A independência da Catalunha.

Luís Menezes Leitão, 05.10.17

Costuma dizer-se que os homens se dividem entre os que perguntam porquê e os que perguntam porque não. As aspirações à independência de um povo raramente se situam no plano meramente factual, entrando frequentemente na esfera do mito. Em termos de mito, a Sérvia considera que a fundação do seu país ocorreu na batalha do Kosovo de 1389, em que o Príncipe Lázaro defontou as tropas do Império Otomano. Em termos de factos, o resultado da batalha foi uma vitória esmagadora do Império Otomano, que passaria a dominar a Sérvia durante mais de cinco séculos. Mas a ideia da independência sérvia ficou, o que levou à sua proclamação em 1804. Quanto ao Kosovo, que passou a ser considerado pelo mito o berço da nação sérvia, só seria efectivamente conquistado pelos sérvios em 1912. Mas apesar disso, o mito justificou que os sérvios se opusessem ferozmente à independência do Kosovo, apesar de mais de 90% da sua população ser albanesa. Mas o Kosovo declarou unilateralmente a sua independência em 2008, rapidamente reconhecida por inúmeros países, e declarada legal pelo Tribunal Internacional de Justiça de Haia, apesar de não ter havido qualquer acordo com a Sérvia.

 

No caso da Catalunha, em virtude da obstinação do Estado espanhol, com uma actuação irresponsável do governo, e um discurso disparatado do Rei, caminhamos para um resultado semelhante. Quando até o líder catalão pede mediação, mesmo depois da estrondosa vitória política que obteve, e a mesma é recusada por Espanha por ilegalidade, só pode acontecer uma declaração unilateral de independência da Catalunha. E aí uma de duas. Ou a Espanha reage mais uma vez à bruta, invoca o art. 155 da Constituição, manda avançar o exército e prende os independentistas catalães, ou se limita a ignorar a declaração. No primeiro caso, usará uma bomba atómica que também lhe pode explodir nas mãos, pois pode não conseguir vergar a determinação catalã, criando imagens que internacionalmente farão imenso sucesso, com novos Jan Palach catalães à frente dos tanques espanhóis. Mesmo que consiga estancar a revolta numa primeira fase, arrisca-se a fazer a figura dos ingleses na Índia ou do regime do apartheid na África do Sul, criando uma série de mártires na prisão que, cedo ou tarde, imporão a sua lei.

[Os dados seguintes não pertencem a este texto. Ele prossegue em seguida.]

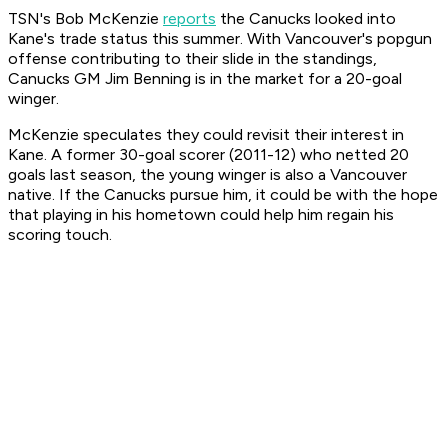
TSN's Bob McKenzie
reports
the Canucks looked into
Kane's trade status this summer. With Vancouver's popgun
offense contributing to their slide in the standings,
Canucks GM Jim Benning is in the market for a 20-goal
winger.
McKenzie speculates they could revisit their interest in
Kane. A former 30-goal scorer (2011-12) who netted 20
goals last season, the young winger is also a Vancouver
native. If the Canucks pursue him, it could be with the hope
that playing in his hometown could help him regain his
scoring touch.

No segundo caso, o resultado será que a Catalunha cortará as relações com Espanha, estabelecerá as suas fronteiras, e paulatinamente haverá Estados que irão reconhecendo a independência da Catalunha, até serem a maioria e a Catalunha ser admitida na ONU, com ou sem o acordo de Espanha.

 

Tudo isto poderia ser evitado com o diálogo entre as partes, que várias instituições se disponibilizaram para mediar, o que poderia salvar a unidade de Espanha, com uma maior autonomia para a Catalunha que, no fundo foi o que resultou do Estatuto de 2006, irresponsavelmente declarado inconstitucional em 2010. Mas a Espanha parece paralisada, sendo incapaz de encontrar uma solução pragmática, que só a mediação pode fornecer. Pelo contrário, assistimos a contínuas provocações dos espanhóis aos catalães, como os cânticos da Guardia Civil em Barcelona, como se fossem uma força da ocupação, ou os insultos que Gerard Piquè tem recebido na selecção espanhola, onde joga desde os 16 anos. E assim as coisas só podem acabar mal.

 

Há muita gente que dirá, e com razão, que a independência da Catalunha é uma loucura, implicando a saída da União Europeia, do euro, e a perda de acesso ao mercado único. Têm razão, mas como dizia o nosso poeta: "Sem a loucura que é o homem mais que a besta sadia, cadáver adiado que procria?". À força das ideias não se responde com o imobilismo dos factos. Porque o grande poder de uma ideia é precisamente o de conseguir mudar o mundo.